Shelby’s actions are motivated by his ailing son, whose life has been sustained through Solomon’s financial support. When a citywide blackout leads to the boy’s death, Shelby seeks revenge and attempts to kill Solomon atop the nearly completed bridge. Blacksad intervenes, but Shelby falls to his death during the confrontation.

Months later, both the bridge and a new amphitheater funded by Iris’s supporters are completed. As Blacksad reunites with Alma, a violent storm exposes structural weaknesses in the bridge, leading to its collapse. In the aftermath, Solomon’s assistant is revealed to be Rachel Zucco, who had been operating under an assumed identity, suggesting her covert involvement in the events leading up to the disaster.

=== Shorts ===
"Like Cats and Dogs" and "Spit at the Sky" were originally published in Pilote Spécial 2003 and Pilote Spécial Noël 2004; they have been collected in 2014's Blacksad L'intégrale, an omnibus edition of the first five Blacksad stories.
In the English edition of "Silent Hell", published by Dark Horse, both short stories are collected.
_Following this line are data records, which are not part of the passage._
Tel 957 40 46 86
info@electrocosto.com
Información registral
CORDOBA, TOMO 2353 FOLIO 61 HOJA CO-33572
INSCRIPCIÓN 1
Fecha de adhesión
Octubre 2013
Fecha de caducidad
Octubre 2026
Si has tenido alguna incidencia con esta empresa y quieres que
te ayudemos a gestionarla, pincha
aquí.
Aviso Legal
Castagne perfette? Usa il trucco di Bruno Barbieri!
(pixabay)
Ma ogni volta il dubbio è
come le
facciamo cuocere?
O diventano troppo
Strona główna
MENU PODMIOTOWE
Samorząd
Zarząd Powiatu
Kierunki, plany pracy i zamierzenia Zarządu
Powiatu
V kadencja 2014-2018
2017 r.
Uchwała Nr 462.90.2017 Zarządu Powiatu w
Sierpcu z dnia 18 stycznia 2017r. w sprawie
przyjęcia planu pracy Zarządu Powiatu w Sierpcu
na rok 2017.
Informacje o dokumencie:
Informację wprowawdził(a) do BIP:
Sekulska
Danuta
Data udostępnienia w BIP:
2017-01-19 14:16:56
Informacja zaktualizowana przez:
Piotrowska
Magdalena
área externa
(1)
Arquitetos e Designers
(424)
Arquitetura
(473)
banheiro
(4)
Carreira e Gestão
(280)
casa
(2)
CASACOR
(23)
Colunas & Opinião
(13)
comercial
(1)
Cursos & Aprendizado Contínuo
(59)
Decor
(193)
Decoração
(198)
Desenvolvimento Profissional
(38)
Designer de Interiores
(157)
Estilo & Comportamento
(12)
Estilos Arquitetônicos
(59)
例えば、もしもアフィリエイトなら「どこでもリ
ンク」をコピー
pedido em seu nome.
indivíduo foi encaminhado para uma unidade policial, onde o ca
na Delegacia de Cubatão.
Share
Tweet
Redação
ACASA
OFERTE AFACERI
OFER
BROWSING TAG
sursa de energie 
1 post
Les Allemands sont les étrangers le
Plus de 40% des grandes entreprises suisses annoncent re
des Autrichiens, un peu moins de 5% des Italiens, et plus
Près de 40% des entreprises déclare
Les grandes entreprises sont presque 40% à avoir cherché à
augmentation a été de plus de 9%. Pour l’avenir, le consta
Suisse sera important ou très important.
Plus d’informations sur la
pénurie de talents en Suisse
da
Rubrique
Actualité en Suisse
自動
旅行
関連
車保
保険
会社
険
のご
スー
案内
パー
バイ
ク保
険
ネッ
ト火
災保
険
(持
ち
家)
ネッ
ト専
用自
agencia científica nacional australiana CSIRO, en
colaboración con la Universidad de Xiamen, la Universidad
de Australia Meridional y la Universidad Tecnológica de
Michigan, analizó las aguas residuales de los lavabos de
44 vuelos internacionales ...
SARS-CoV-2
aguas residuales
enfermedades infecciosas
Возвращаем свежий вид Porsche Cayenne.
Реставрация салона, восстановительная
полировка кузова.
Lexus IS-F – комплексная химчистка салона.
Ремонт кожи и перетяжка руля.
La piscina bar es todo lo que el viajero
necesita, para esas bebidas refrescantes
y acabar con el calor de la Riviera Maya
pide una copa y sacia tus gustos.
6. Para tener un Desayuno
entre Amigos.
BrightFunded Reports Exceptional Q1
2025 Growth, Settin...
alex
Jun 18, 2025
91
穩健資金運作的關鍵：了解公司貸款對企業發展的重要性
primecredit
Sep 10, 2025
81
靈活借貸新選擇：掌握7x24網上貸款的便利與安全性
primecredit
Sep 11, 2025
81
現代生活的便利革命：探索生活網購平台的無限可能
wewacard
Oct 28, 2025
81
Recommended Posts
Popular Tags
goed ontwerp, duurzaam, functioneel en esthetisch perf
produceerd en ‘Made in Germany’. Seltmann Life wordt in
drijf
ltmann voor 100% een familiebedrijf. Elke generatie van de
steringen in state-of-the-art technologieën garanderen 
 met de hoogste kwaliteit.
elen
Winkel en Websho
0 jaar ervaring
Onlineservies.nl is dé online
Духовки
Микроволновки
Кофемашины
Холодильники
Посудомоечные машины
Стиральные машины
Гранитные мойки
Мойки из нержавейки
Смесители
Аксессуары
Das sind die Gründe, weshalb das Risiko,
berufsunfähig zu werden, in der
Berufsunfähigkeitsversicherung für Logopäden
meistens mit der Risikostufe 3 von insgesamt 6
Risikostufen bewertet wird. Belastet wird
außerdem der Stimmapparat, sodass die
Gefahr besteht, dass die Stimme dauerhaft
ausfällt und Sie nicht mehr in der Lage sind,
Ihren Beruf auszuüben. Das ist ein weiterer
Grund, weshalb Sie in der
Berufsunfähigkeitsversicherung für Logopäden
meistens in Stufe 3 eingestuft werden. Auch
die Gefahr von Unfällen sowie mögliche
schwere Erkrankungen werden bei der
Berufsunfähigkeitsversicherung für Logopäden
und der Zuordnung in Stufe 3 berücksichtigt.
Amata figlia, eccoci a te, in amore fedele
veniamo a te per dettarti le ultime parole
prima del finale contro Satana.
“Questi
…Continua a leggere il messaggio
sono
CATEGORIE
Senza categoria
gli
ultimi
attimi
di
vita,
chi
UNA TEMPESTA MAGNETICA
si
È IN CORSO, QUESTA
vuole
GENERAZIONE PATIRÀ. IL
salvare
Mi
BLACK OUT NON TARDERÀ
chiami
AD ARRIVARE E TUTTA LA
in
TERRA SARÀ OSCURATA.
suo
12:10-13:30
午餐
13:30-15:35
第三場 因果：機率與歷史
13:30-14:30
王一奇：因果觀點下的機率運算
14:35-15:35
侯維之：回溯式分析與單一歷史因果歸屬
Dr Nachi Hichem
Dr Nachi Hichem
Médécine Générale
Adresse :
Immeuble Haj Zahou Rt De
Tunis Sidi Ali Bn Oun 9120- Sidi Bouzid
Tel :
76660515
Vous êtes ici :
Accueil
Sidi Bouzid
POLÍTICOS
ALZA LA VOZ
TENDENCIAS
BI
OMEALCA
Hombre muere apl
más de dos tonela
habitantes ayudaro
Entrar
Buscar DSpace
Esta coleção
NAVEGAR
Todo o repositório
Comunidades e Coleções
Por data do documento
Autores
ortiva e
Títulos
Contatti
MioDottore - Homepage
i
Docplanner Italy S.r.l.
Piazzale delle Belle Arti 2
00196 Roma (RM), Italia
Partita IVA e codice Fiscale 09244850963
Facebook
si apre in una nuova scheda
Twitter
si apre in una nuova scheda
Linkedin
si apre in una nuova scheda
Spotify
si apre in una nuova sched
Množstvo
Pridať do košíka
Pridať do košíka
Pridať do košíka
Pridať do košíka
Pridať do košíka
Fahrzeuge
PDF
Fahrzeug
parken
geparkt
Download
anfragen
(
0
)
=== Blacksad: The Sketch Files ===
A "behind the scenes" look at the making of the first Blacksad album from 2005, including preproduction art and interviews with Canales and Guarnido.

==Adaptations==

===Film version===
In 2006, Variety reported that a film adaptation of Blacksad was in development. To be produced by Thomas Langmann and directed by Louis Leterrier (The Transporter, The Incredible Hulk), it was originally scheduled for a 2009 release. Alexandre Aja (The Hills Have Eyes, Piranha 3D) had also expressed interest in directing the film, which was reportedly budgeted around $100 million. Aja is currently working on Mice and Mystics for DreamWorks Animation. As of 2026, there have been no news about it.

===Video game adaptation===

Blacksad: Under the Skin is an adventure video game developed by Pendulo Studios and published by Microïds. It was released on 5 November 2019, on PC, PlayStation 4, Xbox One, with a Switch release scheduled for 10 December 2019. The idea of adapting Blacksad into a game was proposed by Microïds to Pendulo, as the publisher is owned by the same media conglomerate as Blacksad publisher Dargaud. The developer opted to create an original story not based on any particular Blacksad installment, but still took influence and inspiration from the existing series. The game was announced in July 2017, and its first teaser trailer was revealed in August 2018. By February 2019, the game had been in production for roughly two years. It was released on 14 November 2019, and a Nintendo Switch port of the game was released on 10 December 2019, to mixed critical reviews, many reviewers praised its atmosphere as being faithful to the comics, but criticized the game's many bugs, crashes, and long loading times.

===Audiobook adaptation===
The comic series received a French-language audiobook adaptation, courtesy of French company Blynd Productions. It featured Eric Herson-Macarel as Blacksad, Bernard Gabay as Smirnov and Ivan Gouillon as Ivo Statoc.